A global carbon credits breakthrough at COP26 in Glasgow blew away any gloom from failing to phase out coal use, say many observers.
Discussion at the UN climate conference had been dominated by soaring atmospheric carbon dioxide levels, largely from fossil fuels but exacerbated by global deforestation, notably in tropical rainforests like the Amazon’s – often called the “Lungs of the Earth”.
But while COP26 failed to strike a coal deal, a carbon credit agreement could channel trillions of private sector dollars into protecting rainforests and farms, building renewable energy facilities and other projects to combat Climate Change and promote the circular economy needed to stabilise the Earth’s environment.
Nearly 200 countries at COP26 agreed to partially meet their climate targets by buying carbon credits/offsets created through the emission cuts of others.
This mechanism – originally put forward at the UN’s 2015 Paris Agreement – was previously held up by ‘double counting’: whether a credit could be claimed by both the country selling it and the nation buying it, but this was dropped, enabling the breakthrough.
Brazil is now set to be a major beneficiary after decades of trying to balance national demand for farmland against international pressure to preserve the Amazon rainforest, which still dominates the country’s landscape, despite manmade shrinkage by nearly a quarter, from 4,100,000km² to 3,279,649km² over the past 50 years.

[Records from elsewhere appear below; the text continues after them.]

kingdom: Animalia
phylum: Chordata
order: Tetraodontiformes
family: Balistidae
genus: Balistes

Writing in ‘Americas Quarterly’, former Brazilian Finance Minister and World Bank CFO, Joaquin Levy said: “Beyond helping Brazil protect the Amazon, a healthy global carbon market would create great opportunities for commercial and investment partners that could join the country in helping accelerate its journey to become a net zero economy before 2050.”
Former Brazilian ambassador and diplomat, Arnildo Schildt, led a COP26 delegation and agreed that the carbon credits deal gave a major boost to an international consortium he has steered for two years, negotiating with Brazil’s farmers and forestry associations, governments, the UN, international banks, academics, and industry partners as well as investors:
“We have been working to harness a ‘dynamic duo’ – highly advanced nano sensors and Digital Twin technology – to monitor density, height and emissions and protect the rainforest in real time whilst allowing building asset owners to trade carbon credits/offsets internationally and reward our farmers for their support.
“Carbon credit buyers then know that newly planted or established trees are not simply felled after the credits are bought. A secure market builds trust and certainty – massively important to credible buyers.”
Paul Stannard, Chairman of the not-for-profit World Nano Foundation applauded the initiative: “This would create a circular economy for rainforests and the farms around them, raising carbon credits of significant value to industries needing to offset emissions, while generating income for countries needing to alleviate pressure on rainforests.
“Two-thirds of the money will help sustain forests and eco-farms, with the remainder pledged to sustainable efforts in our major cities and urban spaces. Key projects will include renewable energy to help these countries drive down their own carbon emissions.”
Leading Digital Twin company Cityzenith – a World Economic Forum Global Innovator – has already developed its platform technology to incorporate carbon credits/offsets for the built environment and now aims to create a circular economy for the world’s buildings, farms, and forestry.
“This enhances the impact and savings, already estimated at a $280 billion, for the built environment alone,” said Cityzenith Founder and CEO Michael Jansen.
“We’re proud that Cityzenith is playing an ever-increasing role in tackling Climate Change and, with this initiative, advancing the circular economy cause.”
Lindsey Vest, Smart Cities & Smart Spaces Research Analyst for global technology intelligence firm ABI Research explained that a circular economy strategy would switch from mankind’s established but unsustainable ‘take-make-waste’ economy, adding:
“Circularity concepts such as remanufacturing, reuse, and the sharing economy will be critically enabled by smart cities technologies such as IoT (the Internet of Things – devices and systems that exchange data), AI and Digital Twins.”
ABI Research reported that many governments now plan to increase circularity, notably through the EU’s new Circular Economy Action Plan – part of its Green Deal – while China’s 14th Five-Year Plan (2021-2025) specifically targets Circular Economy Development.
This is in addition to work by organizations such as Cityzenith, Vodafone, the globally recognized Ellen MacArthur Foundation – dedicated to circular economy education and connection for companies and governments – and C40 Cities, whose 97 member cities generate 25% of global GDP and champion the circular economy.